Requirement =>
Copy the data word for word, keeping every line.

Collected data =>
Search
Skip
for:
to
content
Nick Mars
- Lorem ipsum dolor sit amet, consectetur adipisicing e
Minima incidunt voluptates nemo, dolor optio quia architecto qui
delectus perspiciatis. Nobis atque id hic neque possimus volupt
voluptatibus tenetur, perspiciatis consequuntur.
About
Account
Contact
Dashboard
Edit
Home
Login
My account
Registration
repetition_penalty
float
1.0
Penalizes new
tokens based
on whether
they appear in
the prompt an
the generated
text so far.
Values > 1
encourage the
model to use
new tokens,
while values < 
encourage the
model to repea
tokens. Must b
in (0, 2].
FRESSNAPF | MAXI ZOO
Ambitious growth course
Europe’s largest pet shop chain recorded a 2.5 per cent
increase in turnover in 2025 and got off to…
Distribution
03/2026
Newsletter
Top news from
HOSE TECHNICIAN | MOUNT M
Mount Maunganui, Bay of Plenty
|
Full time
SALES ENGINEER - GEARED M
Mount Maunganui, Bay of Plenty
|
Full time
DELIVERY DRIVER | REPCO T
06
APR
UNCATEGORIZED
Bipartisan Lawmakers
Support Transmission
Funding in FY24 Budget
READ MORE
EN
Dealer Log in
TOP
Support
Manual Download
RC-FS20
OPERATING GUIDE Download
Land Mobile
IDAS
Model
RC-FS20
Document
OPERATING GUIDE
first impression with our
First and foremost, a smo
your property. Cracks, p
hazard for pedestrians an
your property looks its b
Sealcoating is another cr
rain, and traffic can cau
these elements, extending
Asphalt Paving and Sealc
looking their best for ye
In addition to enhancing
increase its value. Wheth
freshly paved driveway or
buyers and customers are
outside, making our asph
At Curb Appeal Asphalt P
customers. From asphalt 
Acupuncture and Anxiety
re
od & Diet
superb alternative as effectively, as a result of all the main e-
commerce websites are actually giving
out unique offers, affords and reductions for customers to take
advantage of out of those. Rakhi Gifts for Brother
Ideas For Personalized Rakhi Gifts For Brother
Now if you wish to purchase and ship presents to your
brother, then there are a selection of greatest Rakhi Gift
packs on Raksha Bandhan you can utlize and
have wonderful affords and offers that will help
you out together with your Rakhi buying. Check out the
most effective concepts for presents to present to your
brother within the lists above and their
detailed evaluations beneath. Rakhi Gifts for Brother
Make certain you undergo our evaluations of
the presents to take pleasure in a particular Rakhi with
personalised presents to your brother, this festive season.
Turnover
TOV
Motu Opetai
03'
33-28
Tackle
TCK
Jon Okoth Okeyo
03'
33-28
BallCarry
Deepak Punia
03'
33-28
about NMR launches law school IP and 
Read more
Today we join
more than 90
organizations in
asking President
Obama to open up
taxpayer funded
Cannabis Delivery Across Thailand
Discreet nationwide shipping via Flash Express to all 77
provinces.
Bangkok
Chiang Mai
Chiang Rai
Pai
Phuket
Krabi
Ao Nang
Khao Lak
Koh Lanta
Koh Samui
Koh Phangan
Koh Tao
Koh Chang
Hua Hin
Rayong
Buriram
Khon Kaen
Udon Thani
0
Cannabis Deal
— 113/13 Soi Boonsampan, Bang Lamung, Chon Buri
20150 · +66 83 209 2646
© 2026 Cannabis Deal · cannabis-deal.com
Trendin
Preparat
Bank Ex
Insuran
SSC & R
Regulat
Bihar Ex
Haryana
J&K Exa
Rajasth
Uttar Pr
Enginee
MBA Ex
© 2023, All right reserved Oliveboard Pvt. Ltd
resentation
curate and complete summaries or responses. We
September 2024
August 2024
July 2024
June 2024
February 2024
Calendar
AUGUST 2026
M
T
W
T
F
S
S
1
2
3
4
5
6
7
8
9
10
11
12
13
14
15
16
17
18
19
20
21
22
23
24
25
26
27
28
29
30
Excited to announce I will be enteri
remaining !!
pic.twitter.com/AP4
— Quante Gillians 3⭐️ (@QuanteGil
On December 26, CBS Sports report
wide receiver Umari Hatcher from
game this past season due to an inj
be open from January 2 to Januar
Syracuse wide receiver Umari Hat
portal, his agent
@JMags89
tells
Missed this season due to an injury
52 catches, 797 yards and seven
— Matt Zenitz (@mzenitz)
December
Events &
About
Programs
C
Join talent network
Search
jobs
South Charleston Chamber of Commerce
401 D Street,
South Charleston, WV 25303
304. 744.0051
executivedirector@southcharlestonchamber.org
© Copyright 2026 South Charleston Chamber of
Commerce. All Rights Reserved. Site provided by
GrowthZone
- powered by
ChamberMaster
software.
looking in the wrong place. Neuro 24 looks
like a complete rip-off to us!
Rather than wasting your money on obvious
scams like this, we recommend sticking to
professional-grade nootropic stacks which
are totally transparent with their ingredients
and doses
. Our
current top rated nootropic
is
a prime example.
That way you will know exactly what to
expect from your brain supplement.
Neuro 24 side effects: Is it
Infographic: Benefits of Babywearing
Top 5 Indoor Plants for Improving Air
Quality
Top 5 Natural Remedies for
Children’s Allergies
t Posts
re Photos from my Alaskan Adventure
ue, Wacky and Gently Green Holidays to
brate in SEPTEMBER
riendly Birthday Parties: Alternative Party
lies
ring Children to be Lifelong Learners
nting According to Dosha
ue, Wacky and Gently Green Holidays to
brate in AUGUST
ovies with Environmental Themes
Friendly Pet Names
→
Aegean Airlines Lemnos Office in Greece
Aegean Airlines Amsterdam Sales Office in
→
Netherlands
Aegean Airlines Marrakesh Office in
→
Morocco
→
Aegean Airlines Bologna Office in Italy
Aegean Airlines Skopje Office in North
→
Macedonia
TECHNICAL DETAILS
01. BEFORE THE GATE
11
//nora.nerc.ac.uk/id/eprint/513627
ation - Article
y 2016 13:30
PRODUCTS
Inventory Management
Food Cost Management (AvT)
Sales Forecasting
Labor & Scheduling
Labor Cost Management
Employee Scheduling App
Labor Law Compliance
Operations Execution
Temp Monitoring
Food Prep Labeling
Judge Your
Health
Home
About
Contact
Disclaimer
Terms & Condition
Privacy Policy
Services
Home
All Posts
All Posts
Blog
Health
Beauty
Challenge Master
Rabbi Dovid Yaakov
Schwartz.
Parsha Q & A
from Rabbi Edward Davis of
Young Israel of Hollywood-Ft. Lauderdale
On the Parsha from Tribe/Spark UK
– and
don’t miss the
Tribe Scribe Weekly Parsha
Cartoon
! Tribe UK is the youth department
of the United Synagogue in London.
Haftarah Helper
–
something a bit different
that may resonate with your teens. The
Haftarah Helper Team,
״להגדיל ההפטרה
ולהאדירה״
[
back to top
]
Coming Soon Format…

Task result =>
Search
Skip
for:
to
content
Nick Mars
- Lorem ipsum dolor sit amet, consectetur adipisicing e
Minima incidunt voluptates nemo, dolor optio quia architecto qui
delectus perspiciatis. Nobis atque id hic neque possimus volupt
voluptatibus tenetur, perspiciatis consequuntur.
About
Account
Contact
Dashboard
Edit
Home
Login
My account
Registration
repetition_penalty
float
1.0
Penalizes new
tokens based
on whether
they appear in
the prompt an
the generated
text so far.
Values > 1
encourage the
model to use
new tokens,
while values < 
encourage the
model to repea
tokens. Must b
in (0, 2].
FRESSNAPF | MAXI ZOO
Ambitious growth course
Europe’s largest pet shop chain recorded a 2.5 per cent
increase in turnover in 2025 and got off to…
Distribution
03/2026
Newsletter
Top news from
HOSE TECHNICIAN | MOUNT M
Mount Maunganui, Bay of Plenty
|
Full time
SALES ENGINEER - GEARED M
Mount Maunganui, Bay of Plenty
|
Full time
DELIVERY DRIVER | REPCO T
06
APR
UNCATEGORIZED
Bipartisan Lawmakers
Support Transmission
Funding in FY24 Budget
READ MORE
EN
Dealer Log in
TOP
Support
Manual Download
RC-FS20
OPERATING GUIDE Download
Land Mobile
IDAS
Model
RC-FS20
Document
OPERATING GUIDE
first impression with our
First and foremost, a smo
your property. Cracks, p
hazard for pedestrians an
your property looks its b
Sealcoating is another cr
rain, and traffic can cau
these elements, extending
Asphalt Paving and Sealc
looking their best for ye
In addition to enhancing
increase its value. Wheth
freshly paved driveway or
buyers and customers are
outside, making our asph
At Curb Appeal Asphalt P
customers. From asphalt 
Acupuncture and Anxiety
re
od & Diet
superb alternative as effectively, as a result of all the main e-
commerce websites are actually giving
out unique offers, affords and reductions for customers to take
advantage of out of those. Rakhi Gifts for Brother
Ideas For Personalized Rakhi Gifts For Brother
Now if you wish to purchase and ship presents to your
brother, then there are a selection of greatest Rakhi Gift
packs on Raksha Bandhan you can utlize and
have wonderful affords and offers that will help
you out together with your Rakhi buying. Check out the
most effective concepts for presents to present to your
brother within the lists above and their
detailed evaluations beneath. Rakhi Gifts for Brother
Make certain you undergo our evaluations of
the presents to take pleasure in a particular Rakhi with
personalised presents to your brother, this festive season.
Turnover
TOV
Motu Opetai
03'
33-28
Tackle
TCK
Jon Okoth Okeyo
03'
33-28
BallCarry
Deepak Punia
03'
33-28
about NMR launches law school IP and 
Read more
Today we join
more than 90
organizations in
asking President
Obama to open up
taxpayer funded
Cannabis Delivery Across Thailand
Discreet nationwide shipping via Flash Express to all 77
provinces.
Bangkok
Chiang Mai
Chiang Rai
Pai
Phuket
Krabi
Ao Nang
Khao Lak
Koh Lanta
Koh Samui
Koh Phangan
Koh Tao
Koh Chang
Hua Hin
Rayong
Buriram
Khon Kaen
Udon Thani
0
Cannabis Deal
— 113/13 Soi Boonsampan, Bang Lamung, Chon Buri
20150 · +66 83 209 2646
© 2026 Cannabis Deal · cannabis-deal.com
Trendin
Preparat
Bank Ex
Insuran
SSC & R
Regulat
Bihar Ex
Haryana
J&K Exa
Rajasth
Uttar Pr
Enginee
MBA Ex
© 2023, All right reserved Oliveboard Pvt. Ltd
resentation
curate and complete summaries or responses. We
September 2024
August 2024
July 2024
June 2024
February 2024
Calendar
AUGUST 2026
M
T
W
T
F
S
S
1
2
3
4
5
6
7
8
9
10
11
12
13
14
15
16
17
18
19
20
21
22
23
24
25
26
27
28
29
30
Excited to announce I will be enteri
remaining !!
pic.twitter.com/AP4
— Quante Gillians 3⭐️ (@QuanteGil
On December 26, CBS Sports report
wide receiver Umari Hatcher from
game this past season due to an inj
be open from January 2 to Januar
Syracuse wide receiver Umari Hat
portal, his agent
@JMags89
tells
Missed this season due to an injury
52 catches, 797 yards and seven
— Matt Zenitz (@mzenitz)
December
Events &
About
Programs
C
Join talent network
Search
jobs
South Charleston Chamber of Commerce
401 D Street,
South Charleston, WV 25303
304. 744.0051
executivedirector@southcharlestonchamber.org
© Copyright 2026 South Charleston Chamber of
Commerce. All Rights Reserved. Site provided by
GrowthZone
- powered by
ChamberMaster
software.
looking in the wrong place. Neuro 24 looks
like a complete rip-off to us!
Rather than wasting your money on obvious
scams like this, we recommend sticking to
professional-grade nootropic stacks which
are totally transparent with their ingredients
and doses
. Our
current top rated nootropic
is
a prime example.
That way you will know exactly what to
expect from your brain supplement.
Neuro 24 side effects: Is it
Infographic: Benefits of Babywearing
Top 5 Indoor Plants for Improving Air
Quality
Top 5 Natural Remedies for
Children’s Allergies
t Posts
re Photos from my Alaskan Adventure
ue, Wacky and Gently Green Holidays to
brate in SEPTEMBER
riendly Birthday Parties: Alternative Party
lies
ring Children to be Lifelong Learners
nting According to Dosha
ue, Wacky and Gently Green Holidays to
brate in AUGUST
ovies with Environmental Themes
Friendly Pet Names
→
Aegean Airlines Lemnos Office in Greece
Aegean Airlines Amsterdam Sales Office in
→
Netherlands
Aegean Airlines Marrakesh Office in
→
Morocco
→
Aegean Airlines Bologna Office in Italy
Aegean Airlines Skopje Office in North
→
Macedonia
TECHNICAL DETAILS
01. BEFORE THE GATE
11
//nora.nerc.ac.uk/id/eprint/513627
ation - Article
y 2016 13:30
PRODUCTS
Inventory Management
Food Cost Management (AvT)
Sales Forecasting
Labor & Scheduling
Labor Cost Management
Employee Scheduling App
Labor Law Compliance
Operations Execution
Temp Monitoring
Food Prep Labeling
Judge Your
Health
Home
About
Contact
Disclaimer
Terms & Condition
Privacy Policy
Services
Home
All Posts
All Posts
Blog
Health
Beauty
Challenge Master
Rabbi Dovid Yaakov
Schwartz.
Parsha Q & A
from Rabbi Edward Davis of
Young Israel of Hollywood-Ft. Lauderdale
On the Parsha from Tribe/Spark UK
– and
don’t miss the
Tribe Scribe Weekly Parsha
Cartoon
! Tribe UK is the youth department
of the United Synagogue in London.
Haftarah Helper
–
something a bit different
that may resonate with your teens. The
Haftarah Helper Team,
״להגדיל ההפטרה
ולהאדירה״
[
back to top
]
Coming Soon Format…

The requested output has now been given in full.